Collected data
=====

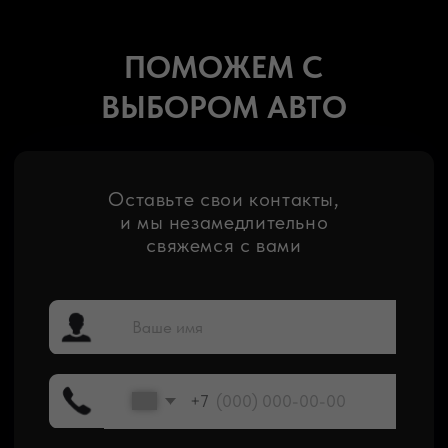
Мы ценим ваше время и бюджет, поэтому
гарантируем доставку от 21 дня с момента
выкупа лота
Мы понимаем, что ожидание волнительно. Пока
машина в пути, предлагаем подменный автомобиль
Покупка авто на аукционе — ответственный
шаг, поэтому мы берем на себя все риски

=====

— Assigned task —
Convert the text of the records into a Markdown table with the columns No. and Line, numbering each non-blank line and skipping blank lines. Leave the pictures out of the answer.

— Written solution —
| No. | Line |
|---|---|
| 1 | Мы ценим ваше время и бюджет, поэтому |
| 2 | гарантируем доставку от 21 дня с момента |
| 3 | выкупа лота |
| 4 | Мы понимаем, что ожидание волнительно. Пока |
| 5 | машина в пути, предлагаем подменный автомобиль |
| 6 | Покупка авто на аукционе — ответственный |
| 7 | шаг, поэтому мы берем на себя все риски |